A composição dos solos ou a sua natureza são da maior importância para a implantação de uma criação de camarões, pois variam muito em sua estrutura e composição, devido à variedade e proporções em que entram os diversos elementos que o compõe. Assim sendo, a natureza ou a estrutura dos solos podem variar bastante, sendo arenosos, argilosos ou calcários. 

Os terrenos para a criação de camarões não devem ser arenosos, porque este tipo de solo é muito poroso, tornando difícil ou impossível o represamento das águas ou a construção de viveiros, pois elas se infiltrariam totalmente pelo seu fundo ou paredes. É por este motivo que os mais indicados são os argilosos ou argilo-silicosos que são compactos e impermeáveis, ou seja, os chamados barrentos, de tabatinga ou de barro, inclusive os apropriados para a fabricação de telhas e tijolos.

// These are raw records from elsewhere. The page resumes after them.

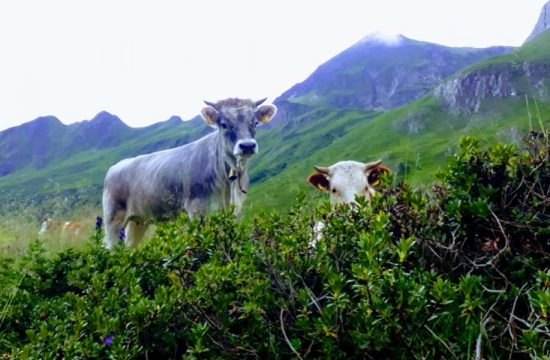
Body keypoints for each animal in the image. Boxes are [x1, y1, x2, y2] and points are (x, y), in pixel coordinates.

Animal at [102, 98, 278, 250]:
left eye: (255, 122)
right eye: (223, 124)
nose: (247, 145)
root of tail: (115, 167)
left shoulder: (235, 210)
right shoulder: (197, 209)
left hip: (138, 221)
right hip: (113, 218)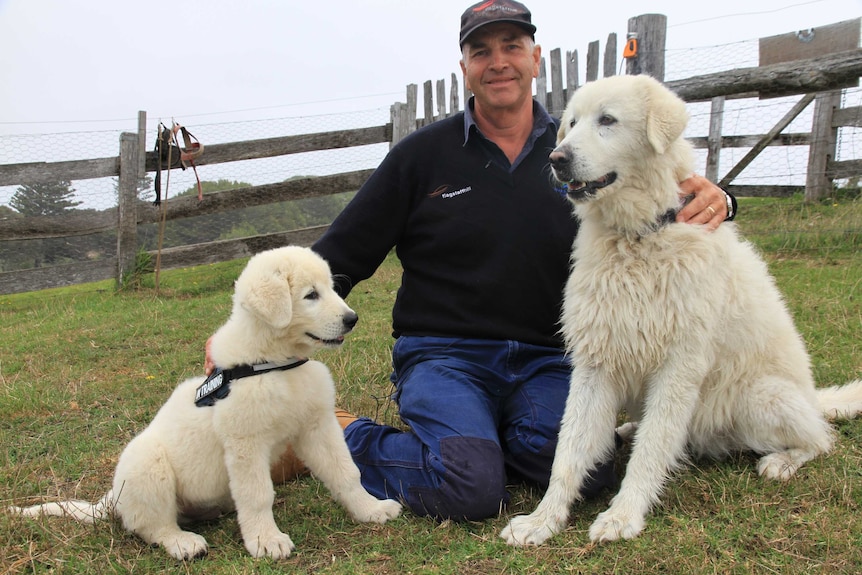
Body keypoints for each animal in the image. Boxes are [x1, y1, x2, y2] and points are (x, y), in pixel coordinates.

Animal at [11, 245, 402, 560]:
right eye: (310, 295)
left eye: (332, 288)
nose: (352, 319)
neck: (276, 363)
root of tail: (111, 498)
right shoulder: (245, 443)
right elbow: (258, 494)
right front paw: (266, 541)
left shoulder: (317, 426)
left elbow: (346, 472)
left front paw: (369, 509)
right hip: (146, 464)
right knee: (151, 526)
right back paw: (182, 542)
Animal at [502, 74, 862, 548]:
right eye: (572, 123)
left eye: (607, 120)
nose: (557, 158)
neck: (637, 237)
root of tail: (812, 399)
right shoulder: (596, 363)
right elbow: (567, 450)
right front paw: (543, 520)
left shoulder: (679, 367)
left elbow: (652, 451)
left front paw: (622, 517)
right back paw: (625, 430)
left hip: (759, 397)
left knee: (821, 438)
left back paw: (783, 461)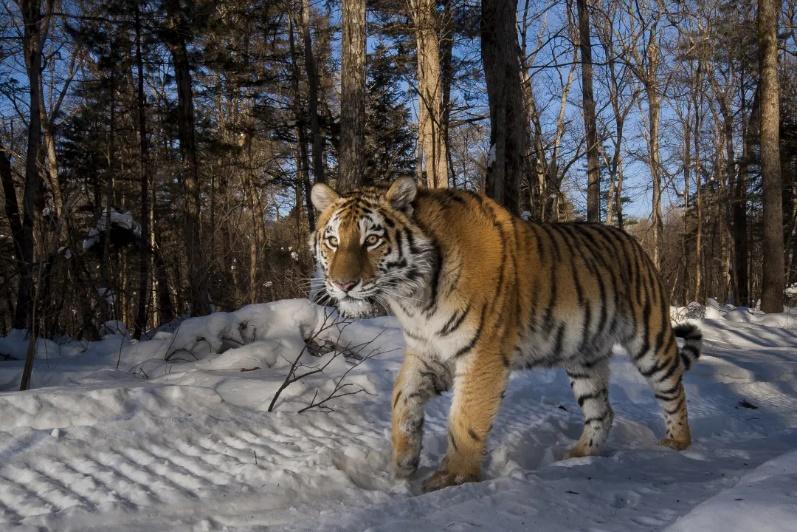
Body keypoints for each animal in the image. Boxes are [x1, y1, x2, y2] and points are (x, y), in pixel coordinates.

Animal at [308, 178, 700, 490]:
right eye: (332, 241)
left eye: (372, 240)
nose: (343, 284)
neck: (412, 297)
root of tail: (635, 242)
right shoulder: (427, 351)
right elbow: (401, 400)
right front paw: (403, 464)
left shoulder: (481, 355)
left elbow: (465, 419)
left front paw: (453, 478)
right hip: (584, 357)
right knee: (602, 411)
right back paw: (577, 454)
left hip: (651, 339)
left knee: (674, 391)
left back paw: (676, 446)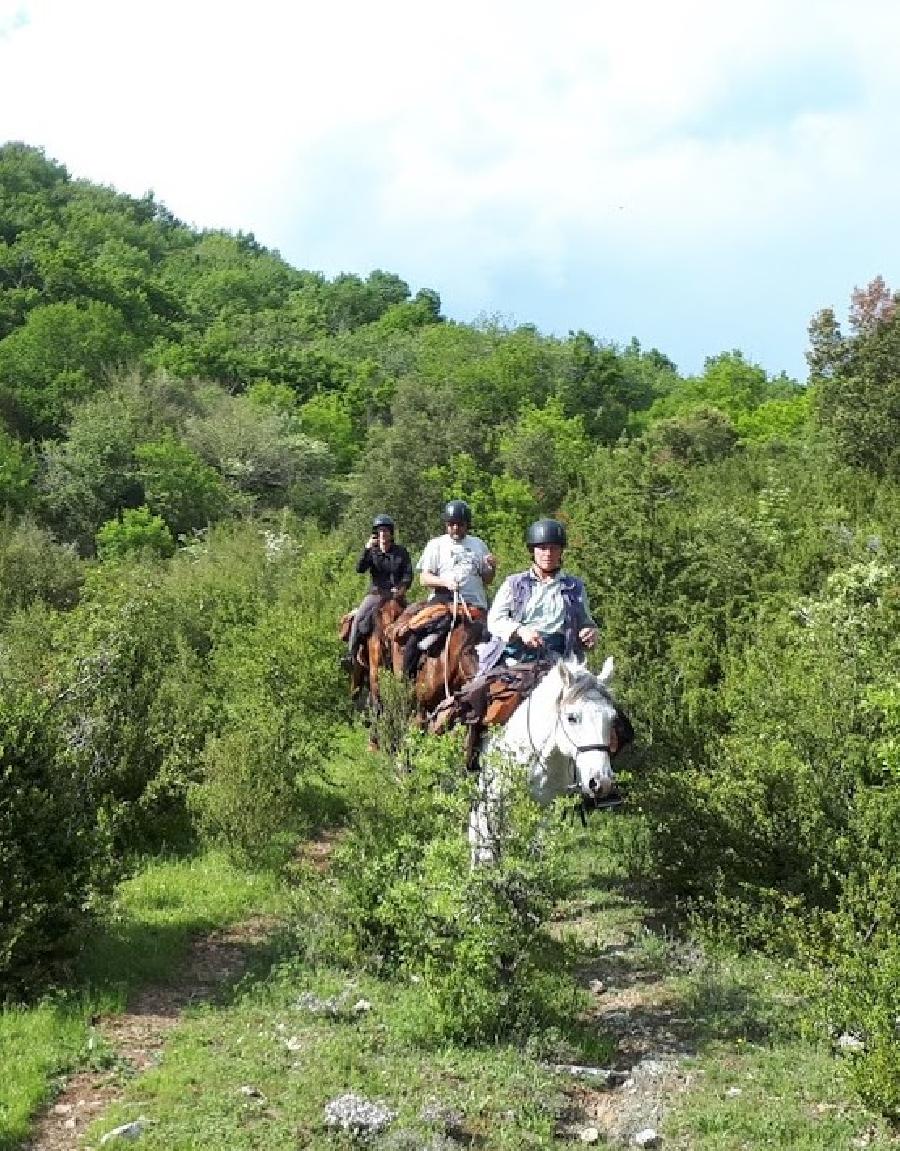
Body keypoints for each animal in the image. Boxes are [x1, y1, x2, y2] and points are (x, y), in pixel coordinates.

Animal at [471, 658, 621, 865]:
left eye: (612, 718)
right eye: (571, 717)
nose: (600, 782)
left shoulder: (548, 811)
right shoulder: (494, 803)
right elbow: (491, 848)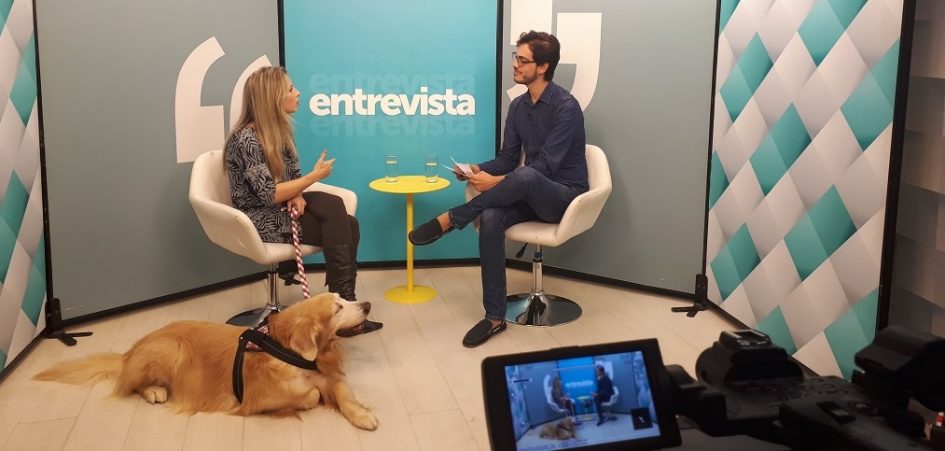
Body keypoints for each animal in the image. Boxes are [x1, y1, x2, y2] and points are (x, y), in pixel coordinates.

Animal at [34, 294, 380, 430]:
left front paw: (362, 414)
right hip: (170, 349)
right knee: (131, 385)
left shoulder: (330, 375)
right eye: (338, 308)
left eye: (344, 299)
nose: (366, 304)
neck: (287, 351)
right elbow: (309, 396)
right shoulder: (259, 399)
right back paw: (154, 391)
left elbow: (343, 393)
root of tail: (130, 351)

Para verificarmos se um terreno é ou não poroso e o seu grau de porosidade, basta cavarmos um buraco, mais ou menos largo, com 60 a 80cm de profundidade e que o enchamos de água. Controlamos, depois, se houver infiltração, o tempo que leva a água para desaparecer, se ele fica vazio ou se retém água e em que quantidade. O resultado desse teste indica se o terreno se presta ou não para a abertura de tanques, construção de barragens, etc.

Grau de acidez ou pH do solo

Como a água, também o terreno não deve ser nem muito alcalino nem muito ácido, com pH inferior a 4,5. O ideal seria que tivesse pH 7, isto é, fosse neutro, o que é difícil de encontrar. Assim sendo, o melhor é que possua um grau de acidez próximo ao neutro, como 6 a 8, isto é, um pouco ácido ou ligeiramente alcalino, quase neutro.

Quando o pH é muito baixo, devemos corrigi-lo fazendo a calagem do terreno, com o uso de cal virgem ou extinta, nas quantidades indicadas, de acordo com o grau do pH do terreno, sobre o qual será espalhada de maneira uniforme. Perfil do terreno

Quanto menos acidentados os terrenos, melhor. Os mais indicados são os mais planos e, de preferência, os ligeiramente em declive, pois facilitam o deslizamento suave das águas, sem o perigo de erosões e enxurradas. Além disso, não só facilitam as construções e diminuem os seus preços de custo mas permitem, ainda, a sua distribuição racional, facilitando os serviços, economizando tempo e mão-de-obra, bem como tornam mais fácil a distribuição da água para os tanques e demais dependências da criação.

Qualquer que seja o terreno, no entanto, é preciso que não esteja sujeito a enxurradas ou a inundações, ficando sempre a nível superior ao das maiores enchentes já ocorridas na região, pelo menos, nos últimos 20 a 25 anos. Deve ser, também, livre de secas ou estiagens prolongadas. Melhor ainda, é que possua um declive de 2 a 3%, pois essa inclinação tem a vantagem de deixar escoar as águas que, por este motivo, não empoçam.